Dataset entries |
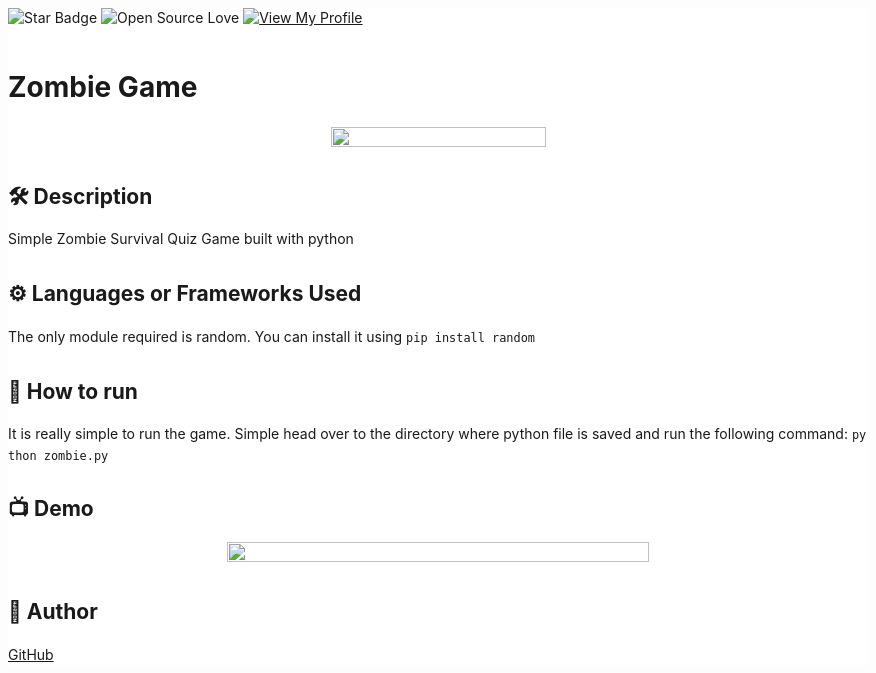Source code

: 

![Star Badge](https://img.shields.io/static/v1?label=%F0%9F%8C%9F&message=If%20Useful&style=style=flat&color=BC4E99)
![Open Source Love](https://badges.frapsoft.com/os/v1/open-source.svg?v=103)
[![View My Profile](https://img.shields.io/badge/View-My_Profile-green?logo=GitHub)](https://github.com/FH089)

# Zombie Game

<p align="center">
<img src="https://images.unsplash.com/photo-1637858868799-7f26a0640eb6?ixlib=rb-1.2.1&ixid=MnwxMjA3fDB8MHxwaG90by1wYWdlfHx8fGVufDB8fHx8&auto=format&fit=crop&w=580&q=80" width=50% height=50%>



## 🛠️ Description



Simple Zombie Survival Quiz Game built with python

## ⚙️ Languages or Frameworks Used



The only module required is random. You can install it using
`pip install random`

## 🌟 How to run



It is really simple to run the game. Simple head over to the directory where python file is saved and run the following command:
`python zombie.py`

## 📺 Demo

<p align="center">
<img src="https://github.com/ndleah/python-mini-project/blob/main/IMG/zombie_game_demo.png" width=70% height=70%>

## 🤖 Author



[GitHub](https://github.com/jmeyu)
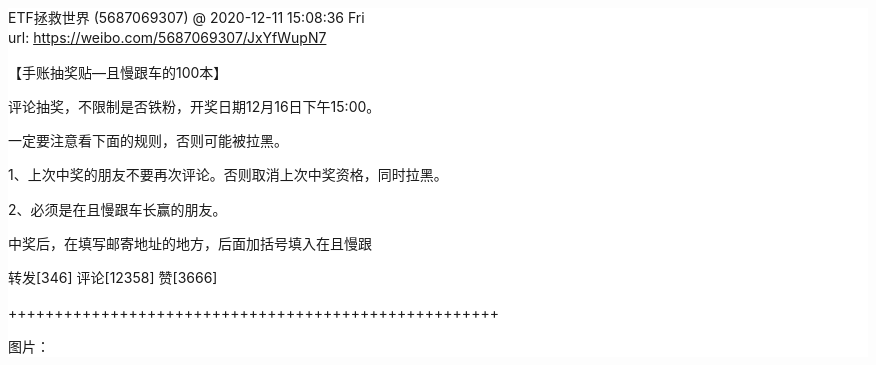 


ETF拯救世界 (5687069307) @
2020-12-11 15:08:36 Fri  
url: https://weibo.com/5687069307/JxYfWupN7

【手账抽奖贴—且慢跟车的100本】

评论抽奖，不限制是否铁粉，开奖日期12月16日下午15:00。

一定要注意看下面的规则，否则可能被拉黑。

1、上次中奖的朋友不要再次评论。否则取消上次中奖资格，同时拉黑。

2、必须是在且慢跟车长赢的朋友。

中奖后，在填写邮寄地址的地方，后面加括号填入在且慢跟 ​​​

转发[346]  评论[12358]  赞[3666] 

+++++++++++++++++++++++++++++++++++++++++++++++++++++

图片：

Instructions for the task |
The answer must be the line containing "2020-12-11 15:08:36 Fri" and every line after it through the last line of the records above, repeated exactly.

Solved exercise |
2020-12-11 15:08:36 Fri  
url: https://weibo.com/5687069307/JxYfWupN7

【手账抽奖贴—且慢跟车的100本】

评论抽奖，不限制是否铁粉，开奖日期12月16日下午15:00。

一定要注意看下面的规则，否则可能被拉黑。

1、上次中奖的朋友不要再次评论。否则取消上次中奖资格，同时拉黑。

2、必须是在且慢跟车长赢的朋友。

中奖后，在填写邮寄地址的地方，后面加括号填入在且慢跟 ​​​

转发[346]  评论[12358]  赞[3666] 

+++++++++++++++++++++++++++++++++++++++++++++++++++++

图片：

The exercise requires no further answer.